Market Shifts on Online Music

A couple of months back, I wrote about my experiment with AllofMP3.com, the slightly-dodgy-but-basically-legal Russian digital musical vendor. In particular, I was interested in how their pricing (roughly one-tenth of iTunes et al) might influence the North American market. We may now be seeing the first effects of globalization on digital music pricing.

Slashdot reports that Emusic.com has relaunched today, offering 40 songs for $9.99/month or 90 downloads for $19.99/month. The latter deal works out to $0.22 per track. That’s roughly a quarter of what you’d pay on iTunes. Because you pay per megabyte, AllofMP3’s prices vary, but I’ve probably been paying $0.10 to $0.15 a track. Here’s the eMusic catalog, which consists of about 500,000 songs but looks kind of spotty. AllofMP3 only offers 250,000, but I’ve rarely been disappointed (my musical tastes are, admittedly, pretty mainstream) and they seem to be adding 15 or 20 albums a day. The iTunes store claims over 1,000,000 songs.
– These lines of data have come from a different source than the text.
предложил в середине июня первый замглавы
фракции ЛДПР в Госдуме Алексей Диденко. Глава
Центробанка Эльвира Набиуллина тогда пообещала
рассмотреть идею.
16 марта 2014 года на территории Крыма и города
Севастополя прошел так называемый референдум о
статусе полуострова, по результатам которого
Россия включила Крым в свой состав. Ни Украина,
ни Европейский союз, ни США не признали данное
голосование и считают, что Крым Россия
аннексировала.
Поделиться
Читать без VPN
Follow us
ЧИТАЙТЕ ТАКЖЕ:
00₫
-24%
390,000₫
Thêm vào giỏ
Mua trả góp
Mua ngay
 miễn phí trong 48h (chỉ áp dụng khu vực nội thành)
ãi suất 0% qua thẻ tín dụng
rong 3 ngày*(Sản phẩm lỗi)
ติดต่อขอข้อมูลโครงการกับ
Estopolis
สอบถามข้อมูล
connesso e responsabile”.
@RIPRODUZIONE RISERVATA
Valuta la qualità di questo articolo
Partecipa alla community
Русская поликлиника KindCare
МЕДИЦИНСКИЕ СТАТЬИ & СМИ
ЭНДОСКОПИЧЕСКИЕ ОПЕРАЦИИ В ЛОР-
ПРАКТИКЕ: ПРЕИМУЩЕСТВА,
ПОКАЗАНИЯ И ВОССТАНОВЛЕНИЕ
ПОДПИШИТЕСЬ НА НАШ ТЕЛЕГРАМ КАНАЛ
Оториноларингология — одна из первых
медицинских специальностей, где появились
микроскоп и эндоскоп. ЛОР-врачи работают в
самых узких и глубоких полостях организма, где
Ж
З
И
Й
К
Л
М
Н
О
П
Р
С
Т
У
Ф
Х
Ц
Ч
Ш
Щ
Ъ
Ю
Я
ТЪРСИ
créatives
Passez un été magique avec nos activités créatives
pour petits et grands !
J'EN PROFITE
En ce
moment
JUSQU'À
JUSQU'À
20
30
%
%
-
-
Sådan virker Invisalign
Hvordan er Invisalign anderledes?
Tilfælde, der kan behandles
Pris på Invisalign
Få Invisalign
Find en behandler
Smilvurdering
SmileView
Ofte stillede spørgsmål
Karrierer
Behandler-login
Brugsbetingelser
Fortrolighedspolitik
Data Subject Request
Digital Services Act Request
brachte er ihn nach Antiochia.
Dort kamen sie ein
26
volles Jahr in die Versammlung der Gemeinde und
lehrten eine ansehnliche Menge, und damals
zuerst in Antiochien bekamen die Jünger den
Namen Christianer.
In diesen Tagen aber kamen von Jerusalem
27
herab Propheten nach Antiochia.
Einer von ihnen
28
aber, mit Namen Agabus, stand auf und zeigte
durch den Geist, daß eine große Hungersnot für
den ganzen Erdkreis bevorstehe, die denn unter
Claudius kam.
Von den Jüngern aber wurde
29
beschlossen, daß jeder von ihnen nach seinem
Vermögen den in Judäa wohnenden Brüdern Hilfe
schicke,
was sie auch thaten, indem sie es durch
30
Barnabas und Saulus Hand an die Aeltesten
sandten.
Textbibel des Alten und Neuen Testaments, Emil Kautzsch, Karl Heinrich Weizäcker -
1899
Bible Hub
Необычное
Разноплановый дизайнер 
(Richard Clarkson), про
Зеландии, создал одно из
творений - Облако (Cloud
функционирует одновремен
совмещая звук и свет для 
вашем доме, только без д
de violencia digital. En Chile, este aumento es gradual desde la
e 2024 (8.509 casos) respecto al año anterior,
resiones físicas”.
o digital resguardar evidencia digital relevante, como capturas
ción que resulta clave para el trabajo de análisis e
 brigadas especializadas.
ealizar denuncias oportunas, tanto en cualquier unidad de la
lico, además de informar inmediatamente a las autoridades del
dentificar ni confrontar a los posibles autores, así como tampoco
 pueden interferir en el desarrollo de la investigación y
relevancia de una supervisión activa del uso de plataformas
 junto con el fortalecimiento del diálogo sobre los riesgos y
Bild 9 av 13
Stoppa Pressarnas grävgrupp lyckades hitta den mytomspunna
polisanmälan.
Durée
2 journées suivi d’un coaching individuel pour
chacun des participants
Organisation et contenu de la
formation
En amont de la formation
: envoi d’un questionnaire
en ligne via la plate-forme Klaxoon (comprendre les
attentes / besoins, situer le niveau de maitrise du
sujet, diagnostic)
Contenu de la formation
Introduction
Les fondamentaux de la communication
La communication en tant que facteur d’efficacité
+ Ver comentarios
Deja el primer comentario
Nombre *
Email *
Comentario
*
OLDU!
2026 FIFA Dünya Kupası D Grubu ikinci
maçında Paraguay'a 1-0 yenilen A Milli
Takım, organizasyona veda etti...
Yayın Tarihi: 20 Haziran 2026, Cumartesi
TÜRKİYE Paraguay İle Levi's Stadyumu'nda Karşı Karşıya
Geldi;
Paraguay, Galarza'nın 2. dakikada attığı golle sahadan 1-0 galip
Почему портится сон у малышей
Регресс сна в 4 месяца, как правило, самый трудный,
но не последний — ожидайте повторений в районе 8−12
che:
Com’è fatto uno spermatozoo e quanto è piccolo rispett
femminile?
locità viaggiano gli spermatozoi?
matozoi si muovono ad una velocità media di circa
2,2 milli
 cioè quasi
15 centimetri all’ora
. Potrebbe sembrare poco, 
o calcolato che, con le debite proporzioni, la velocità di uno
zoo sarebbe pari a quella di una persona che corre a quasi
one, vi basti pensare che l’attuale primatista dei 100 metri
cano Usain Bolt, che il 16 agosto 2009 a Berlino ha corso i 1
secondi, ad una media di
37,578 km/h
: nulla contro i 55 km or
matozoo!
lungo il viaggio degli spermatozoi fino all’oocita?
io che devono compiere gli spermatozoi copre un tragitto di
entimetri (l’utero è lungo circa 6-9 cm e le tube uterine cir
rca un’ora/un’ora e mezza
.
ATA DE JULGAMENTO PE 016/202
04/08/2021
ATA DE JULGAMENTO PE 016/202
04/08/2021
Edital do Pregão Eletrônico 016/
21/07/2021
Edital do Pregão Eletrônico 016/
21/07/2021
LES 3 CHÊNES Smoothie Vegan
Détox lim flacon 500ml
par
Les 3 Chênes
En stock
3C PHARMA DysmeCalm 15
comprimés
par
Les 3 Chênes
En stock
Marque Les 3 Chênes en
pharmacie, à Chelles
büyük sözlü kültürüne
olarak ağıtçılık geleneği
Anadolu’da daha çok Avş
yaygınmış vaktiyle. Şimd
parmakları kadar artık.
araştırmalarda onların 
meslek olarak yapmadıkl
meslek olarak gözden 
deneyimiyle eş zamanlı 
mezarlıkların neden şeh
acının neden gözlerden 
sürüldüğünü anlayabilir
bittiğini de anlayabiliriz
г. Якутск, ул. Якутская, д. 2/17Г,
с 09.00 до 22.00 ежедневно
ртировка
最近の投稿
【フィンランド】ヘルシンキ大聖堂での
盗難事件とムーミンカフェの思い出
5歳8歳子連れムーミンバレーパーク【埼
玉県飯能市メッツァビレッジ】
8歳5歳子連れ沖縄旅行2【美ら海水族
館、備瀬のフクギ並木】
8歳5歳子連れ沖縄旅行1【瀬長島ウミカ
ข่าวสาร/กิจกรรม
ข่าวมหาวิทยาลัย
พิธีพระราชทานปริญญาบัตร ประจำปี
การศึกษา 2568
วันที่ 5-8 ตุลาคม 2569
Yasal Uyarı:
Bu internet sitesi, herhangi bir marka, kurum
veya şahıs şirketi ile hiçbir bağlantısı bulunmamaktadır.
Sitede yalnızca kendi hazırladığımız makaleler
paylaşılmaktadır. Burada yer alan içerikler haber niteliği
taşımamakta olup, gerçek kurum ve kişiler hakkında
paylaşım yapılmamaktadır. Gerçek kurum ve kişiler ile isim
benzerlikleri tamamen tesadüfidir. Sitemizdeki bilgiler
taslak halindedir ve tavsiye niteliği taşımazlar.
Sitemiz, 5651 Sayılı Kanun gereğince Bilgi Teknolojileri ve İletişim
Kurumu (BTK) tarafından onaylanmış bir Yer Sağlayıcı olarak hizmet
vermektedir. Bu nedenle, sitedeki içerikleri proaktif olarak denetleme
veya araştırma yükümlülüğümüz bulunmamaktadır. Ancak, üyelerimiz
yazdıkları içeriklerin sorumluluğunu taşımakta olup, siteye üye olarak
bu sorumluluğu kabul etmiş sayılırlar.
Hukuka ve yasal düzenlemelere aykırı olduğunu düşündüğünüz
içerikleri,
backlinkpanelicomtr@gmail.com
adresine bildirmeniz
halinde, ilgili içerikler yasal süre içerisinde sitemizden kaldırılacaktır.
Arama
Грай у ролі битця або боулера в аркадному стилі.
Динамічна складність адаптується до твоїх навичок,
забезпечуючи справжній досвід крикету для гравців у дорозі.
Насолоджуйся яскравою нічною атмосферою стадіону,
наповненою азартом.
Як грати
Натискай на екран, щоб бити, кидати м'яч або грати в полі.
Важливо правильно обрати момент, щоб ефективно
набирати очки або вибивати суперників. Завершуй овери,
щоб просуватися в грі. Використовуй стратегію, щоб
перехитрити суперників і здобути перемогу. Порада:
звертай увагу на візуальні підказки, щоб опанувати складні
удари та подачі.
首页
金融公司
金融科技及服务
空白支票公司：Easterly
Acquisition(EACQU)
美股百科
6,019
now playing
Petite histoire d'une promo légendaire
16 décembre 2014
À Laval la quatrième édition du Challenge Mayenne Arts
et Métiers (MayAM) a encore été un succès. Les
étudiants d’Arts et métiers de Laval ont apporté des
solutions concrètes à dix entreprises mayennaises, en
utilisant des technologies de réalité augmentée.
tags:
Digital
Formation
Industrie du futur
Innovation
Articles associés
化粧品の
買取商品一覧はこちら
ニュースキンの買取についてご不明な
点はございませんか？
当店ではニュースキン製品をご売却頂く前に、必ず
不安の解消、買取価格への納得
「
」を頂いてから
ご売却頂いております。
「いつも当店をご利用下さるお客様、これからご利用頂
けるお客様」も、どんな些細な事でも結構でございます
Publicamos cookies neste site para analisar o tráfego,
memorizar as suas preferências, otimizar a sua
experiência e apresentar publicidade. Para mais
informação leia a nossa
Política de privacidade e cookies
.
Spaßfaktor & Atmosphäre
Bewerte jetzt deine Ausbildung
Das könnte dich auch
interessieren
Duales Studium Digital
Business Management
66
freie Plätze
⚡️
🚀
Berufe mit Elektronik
Regardless, the eMusic store is definitely going to steal some business from the major players. Price is one of the few differentiators in an industry where everyone and their bull terrier are throwing their hat in the ring. Another one, at least for discerning geeks, is DRM. AllofMP3 and eMusic’s files are DRM-free, which won’t hurt sales either.

On a vaguely-related note, here’s an interesting article about the possible convergence of online music and instant messaging. Sounds pretty dubious if you ask me.

2 comments

  1. I attempted to give my money to emusic once before, when the deal was $10US for all you could download. They cancelled my account after four days because I was downloading too much. I’ll not bother trying it again.

    As a Canadian I’ll let the fact that I pay a tax on every blank CD and DVD I buy ease my sense of guilt as I download any music I want to check out for free.

  2. About AllOfMP3- I too have signed up and use the site, I think it’s a great deal but I definitely cannot believe that it’s actually legal. The large collection of Tiger Lillies on the site was the capper for me- they are affiliated with no distributor and only sell their music in-person at their shows. Like Moxy Fruvous used to be in the US.